Entries from a dataset:
—————

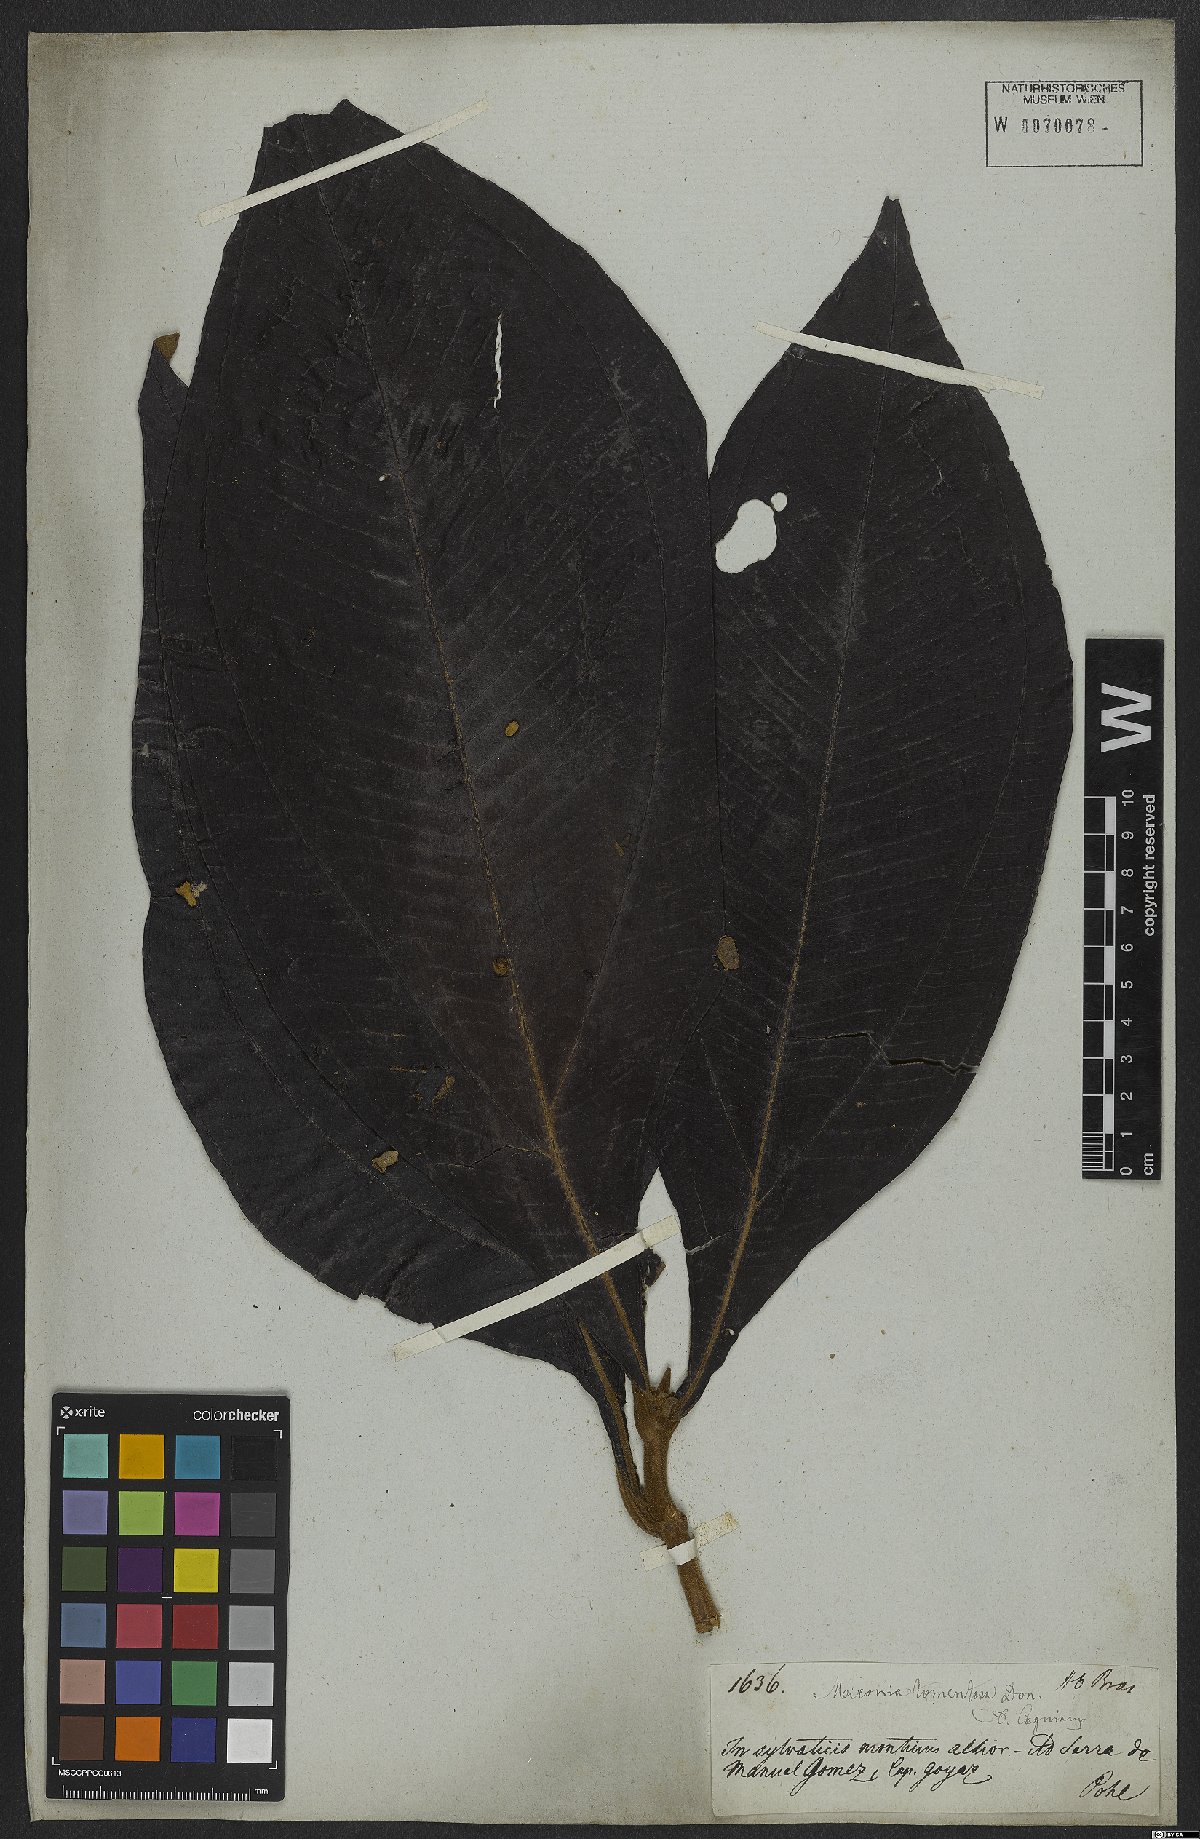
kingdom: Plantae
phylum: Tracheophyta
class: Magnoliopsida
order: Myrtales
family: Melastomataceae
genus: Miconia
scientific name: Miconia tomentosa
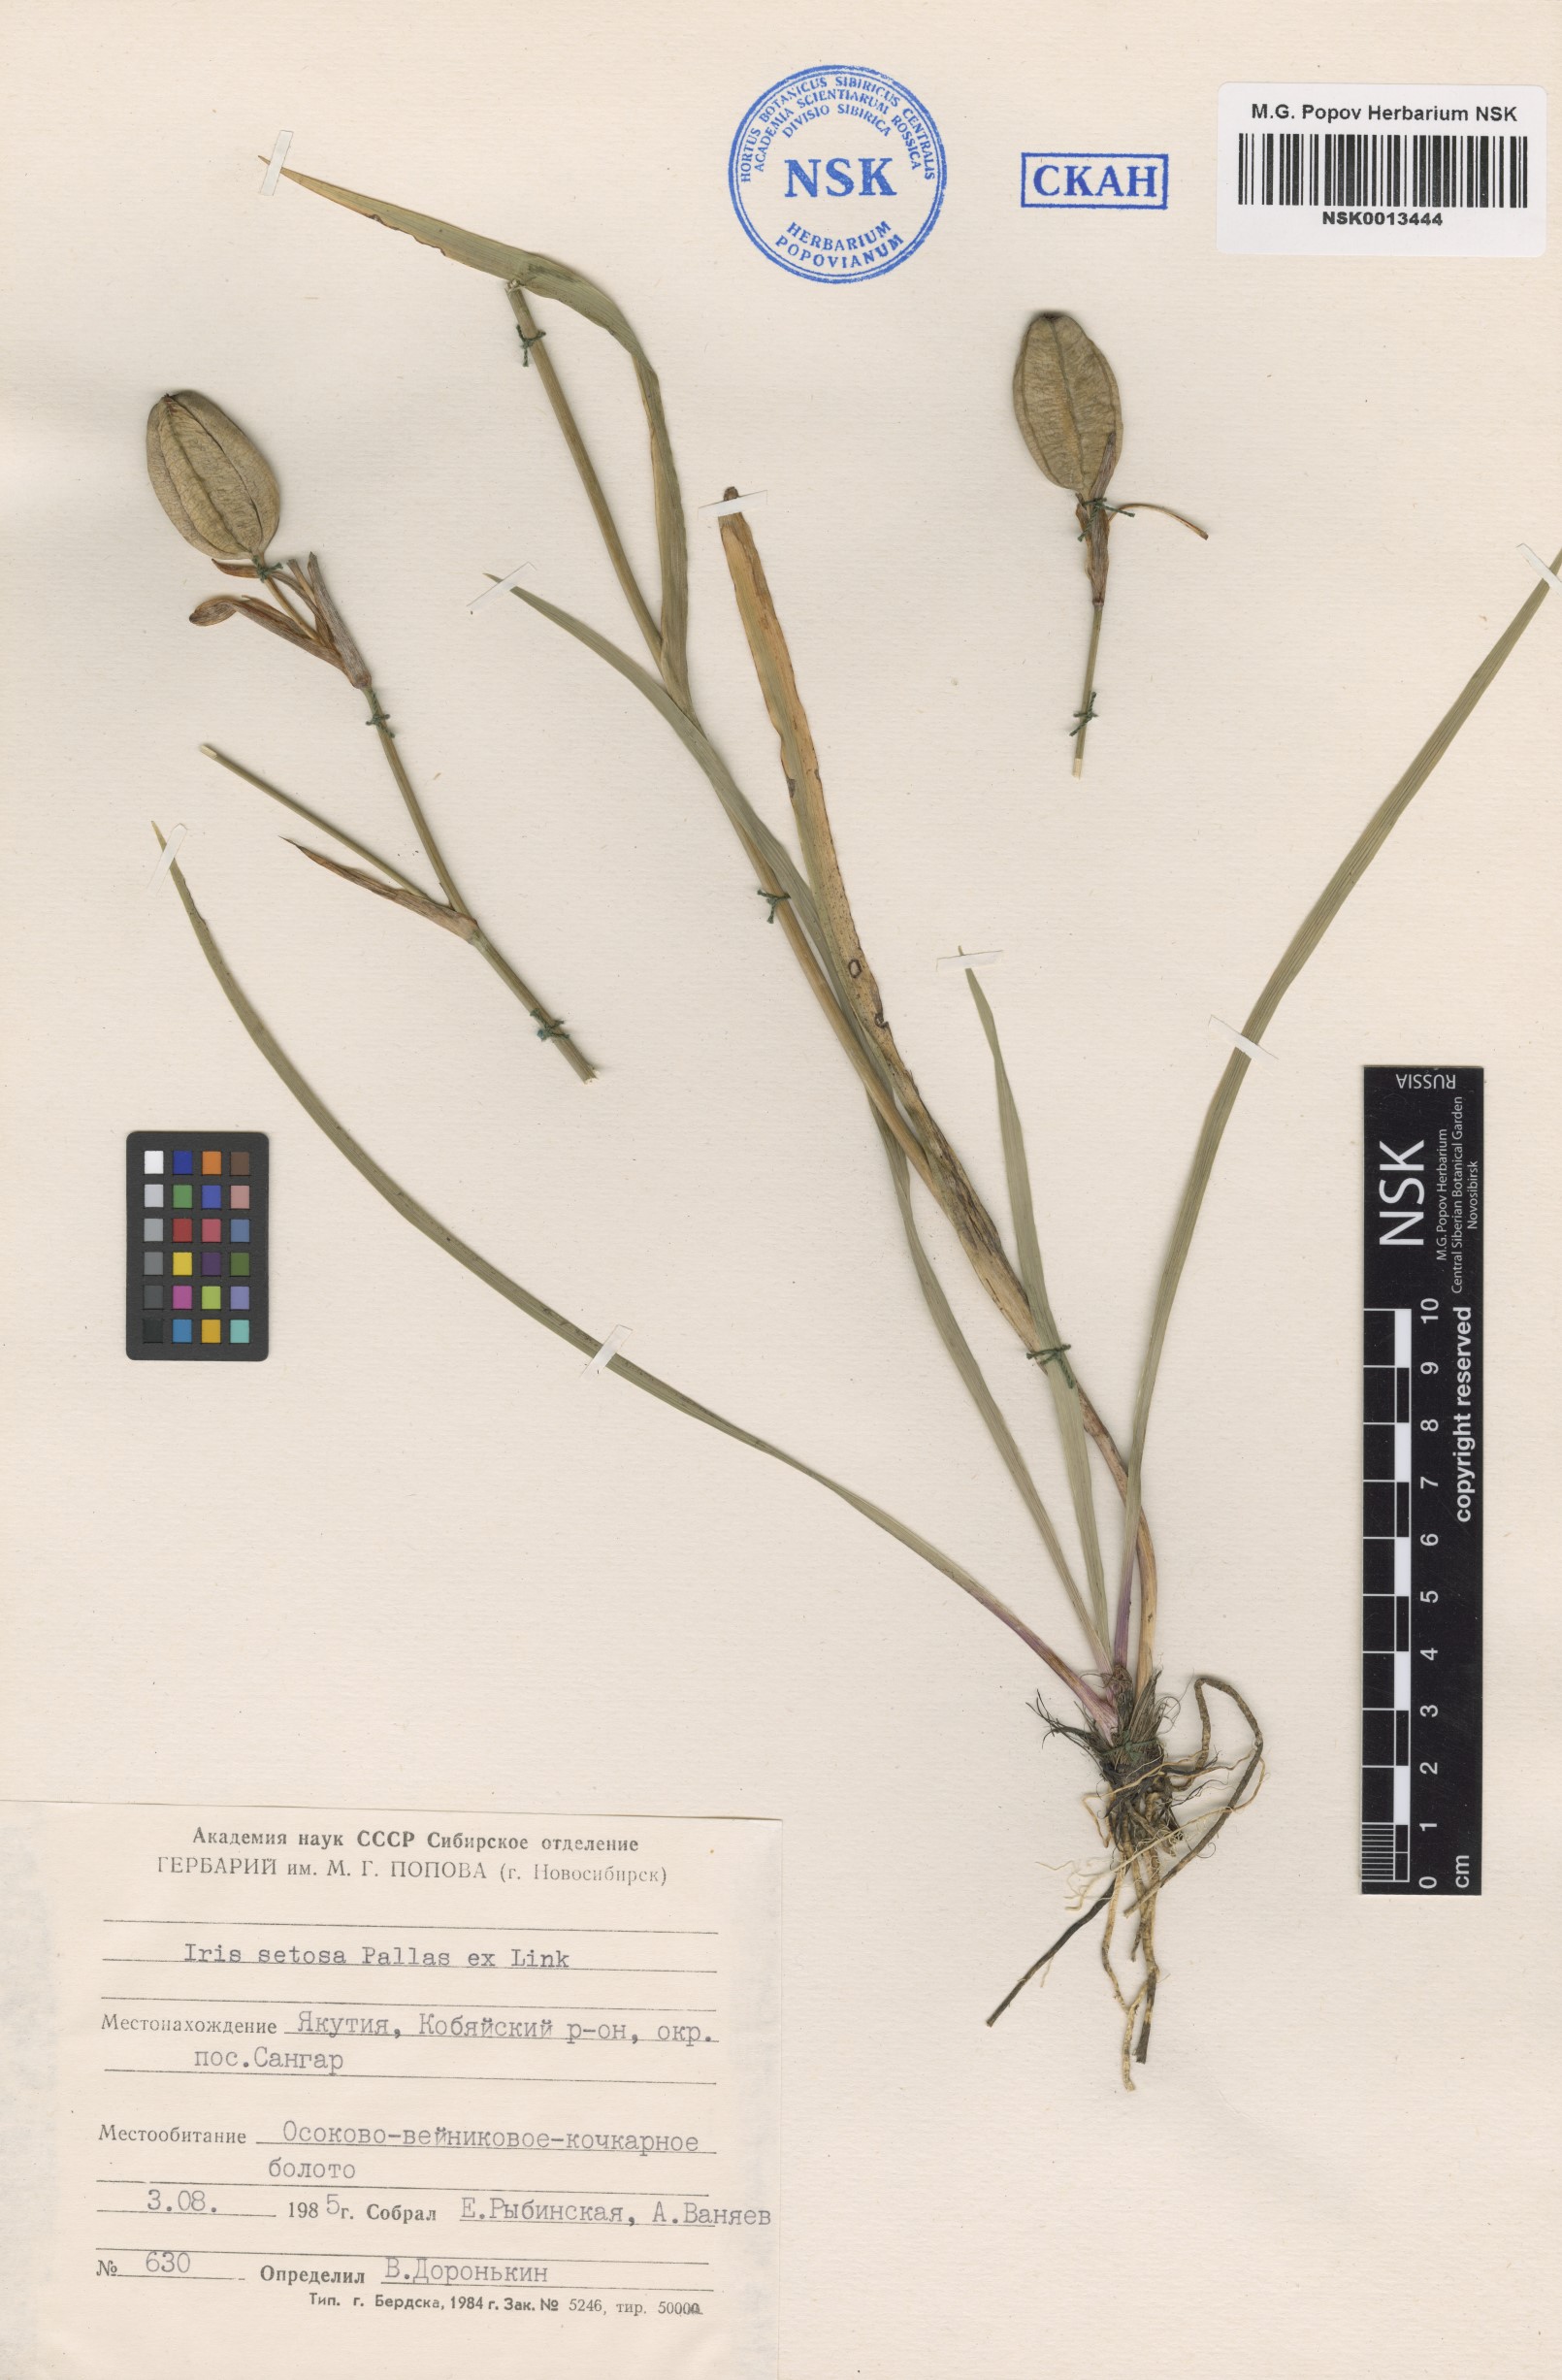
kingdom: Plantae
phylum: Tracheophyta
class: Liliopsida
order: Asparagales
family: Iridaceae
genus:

—————

Aim: Rewrite the lines of the material above with "phylum" replaced by "division" everywhere, keeping everything else the same. Omit the pictures from your answer.

Completed exercise:
kingdom: Plantae
division: Tracheophyta
class: Magnoliopsida
order: Myrtales
family: Melastomataceae
genus: Miconia
scientific name: Miconia tomentosa
kingdom: Plantae
division: Tracheophyta
class: Liliopsida
order: Asparagales
family: Iridaceae
genus:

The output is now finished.